### SOURCE RECORDS

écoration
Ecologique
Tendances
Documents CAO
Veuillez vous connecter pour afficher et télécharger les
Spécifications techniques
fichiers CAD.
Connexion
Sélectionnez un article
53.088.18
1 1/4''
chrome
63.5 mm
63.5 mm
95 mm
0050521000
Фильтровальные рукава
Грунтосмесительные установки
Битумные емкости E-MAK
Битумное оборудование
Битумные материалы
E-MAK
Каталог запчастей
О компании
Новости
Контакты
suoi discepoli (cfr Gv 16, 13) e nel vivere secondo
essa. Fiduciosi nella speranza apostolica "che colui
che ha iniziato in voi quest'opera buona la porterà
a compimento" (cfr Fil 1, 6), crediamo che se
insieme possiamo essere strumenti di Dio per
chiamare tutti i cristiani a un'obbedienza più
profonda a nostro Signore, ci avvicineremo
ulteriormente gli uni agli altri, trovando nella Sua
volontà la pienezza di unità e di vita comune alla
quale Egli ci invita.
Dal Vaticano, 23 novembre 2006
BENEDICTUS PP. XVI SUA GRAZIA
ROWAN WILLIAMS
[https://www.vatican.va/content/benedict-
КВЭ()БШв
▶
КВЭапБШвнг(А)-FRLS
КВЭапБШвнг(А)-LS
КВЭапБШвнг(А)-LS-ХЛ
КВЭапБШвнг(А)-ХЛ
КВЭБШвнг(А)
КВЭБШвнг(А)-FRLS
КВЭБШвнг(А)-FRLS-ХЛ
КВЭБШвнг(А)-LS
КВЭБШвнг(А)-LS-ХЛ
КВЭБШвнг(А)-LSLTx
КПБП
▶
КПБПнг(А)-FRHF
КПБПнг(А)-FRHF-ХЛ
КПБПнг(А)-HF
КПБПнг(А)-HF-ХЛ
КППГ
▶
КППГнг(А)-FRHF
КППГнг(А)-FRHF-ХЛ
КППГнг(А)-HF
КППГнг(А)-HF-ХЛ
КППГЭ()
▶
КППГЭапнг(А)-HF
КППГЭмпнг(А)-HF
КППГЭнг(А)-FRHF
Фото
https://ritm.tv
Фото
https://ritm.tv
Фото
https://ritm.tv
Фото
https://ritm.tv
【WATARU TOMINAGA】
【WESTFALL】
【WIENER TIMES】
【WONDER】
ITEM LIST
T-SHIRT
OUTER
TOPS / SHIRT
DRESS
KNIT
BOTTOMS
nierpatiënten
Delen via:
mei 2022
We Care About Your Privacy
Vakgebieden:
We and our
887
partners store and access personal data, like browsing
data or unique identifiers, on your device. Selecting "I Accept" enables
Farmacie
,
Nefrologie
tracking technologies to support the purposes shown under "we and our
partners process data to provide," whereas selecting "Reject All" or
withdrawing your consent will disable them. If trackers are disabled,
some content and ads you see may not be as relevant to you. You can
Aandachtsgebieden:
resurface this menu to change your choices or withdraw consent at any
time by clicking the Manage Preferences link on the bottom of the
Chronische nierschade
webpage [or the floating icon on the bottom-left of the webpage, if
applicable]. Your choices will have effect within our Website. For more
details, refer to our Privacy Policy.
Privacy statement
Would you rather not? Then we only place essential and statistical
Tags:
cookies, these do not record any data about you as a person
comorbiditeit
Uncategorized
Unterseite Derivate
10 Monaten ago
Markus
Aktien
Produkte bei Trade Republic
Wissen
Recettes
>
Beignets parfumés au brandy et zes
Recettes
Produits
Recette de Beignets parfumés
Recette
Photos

######

=== YOUR INSTRUCTIONS ===
Rewrite the lines above with "Recettes" changed to "Recipes" wherever it occurs, keeping every other line and word as it is.

=== COMPLETED EXERCISE ===
écoration
Ecologique
Tendances
Documents CAO
Veuillez vous connecter pour afficher et télécharger les
Spécifications techniques
fichiers CAD.
Connexion
Sélectionnez un article
53.088.18
1 1/4''
chrome
63.5 mm
63.5 mm
95 mm
0050521000
Фильтровальные рукава
Грунтосмесительные установки
Битумные емкости E-MAK
Битумное оборудование
Битумные материалы
E-MAK
Каталог запчастей
О компании
Новости
Контакты
suoi discepoli (cfr Gv 16, 13) e nel vivere secondo
essa. Fiduciosi nella speranza apostolica "che colui
che ha iniziato in voi quest'opera buona la porterà
a compimento" (cfr Fil 1, 6), crediamo che se
insieme possiamo essere strumenti di Dio per
chiamare tutti i cristiani a un'obbedienza più
profonda a nostro Signore, ci avvicineremo
ulteriormente gli uni agli altri, trovando nella Sua
volontà la pienezza di unità e di vita comune alla
quale Egli ci invita.
Dal Vaticano, 23 novembre 2006
BENEDICTUS PP. XVI SUA GRAZIA
ROWAN WILLIAMS
[https://www.vatican.va/content/benedict-
КВЭ()БШв
▶
КВЭапБШвнг(А)-FRLS
КВЭапБШвнг(А)-LS
КВЭапБШвнг(А)-LS-ХЛ
КВЭапБШвнг(А)-ХЛ
КВЭБШвнг(А)
КВЭБШвнг(А)-FRLS
КВЭБШвнг(А)-FRLS-ХЛ
КВЭБШвнг(А)-LS
КВЭБШвнг(А)-LS-ХЛ
КВЭБШвнг(А)-LSLTx
КПБП
▶
КПБПнг(А)-FRHF
КПБПнг(А)-FRHF-ХЛ
КПБПнг(А)-HF
КПБПнг(А)-HF-ХЛ
КППГ
▶
КППГнг(А)-FRHF
КППГнг(А)-FRHF-ХЛ
КППГнг(А)-HF
КППГнг(А)-HF-ХЛ
КППГЭ()
▶
КППГЭапнг(А)-HF
КППГЭмпнг(А)-HF
КППГЭнг(А)-FRHF
Фото
https://ritm.tv
Фото
https://ritm.tv
Фото
https://ritm.tv
Фото
https://ritm.tv
【WATARU TOMINAGA】
【WESTFALL】
【WIENER TIMES】
【WONDER】
ITEM LIST
T-SHIRT
OUTER
TOPS / SHIRT
DRESS
KNIT
BOTTOMS
nierpatiënten
Delen via:
mei 2022
We Care About Your Privacy
Vakgebieden:
We and our
887
partners store and access personal data, like browsing
data or unique identifiers, on your device. Selecting "I Accept" enables
Farmacie
,
Nefrologie
tracking technologies to support the purposes shown under "we and our
partners process data to provide," whereas selecting "Reject All" or
withdrawing your consent will disable them. If trackers are disabled,
some content and ads you see may not be as relevant to you. You can
Aandachtsgebieden:
resurface this menu to change your choices or withdraw consent at any
time by clicking the Manage Preferences link on the bottom of the
Chronische nierschade
webpage [or the floating icon on the bottom-left of the webpage, if
applicable]. Your choices will have effect within our Website. For more
details, refer to our Privacy Policy.
Privacy statement
Would you rather not? Then we only place essential and statistical
Tags:
cookies, these do not record any data about you as a person
comorbiditeit
Uncategorized
Unterseite Derivate
10 Monaten ago
Markus
Aktien
Produkte bei Trade Republic
Wissen
Recipes
>
Beignets parfumés au brandy et zes
Recipes
Produits
Recette de Beignets parfumés
Recette
Photos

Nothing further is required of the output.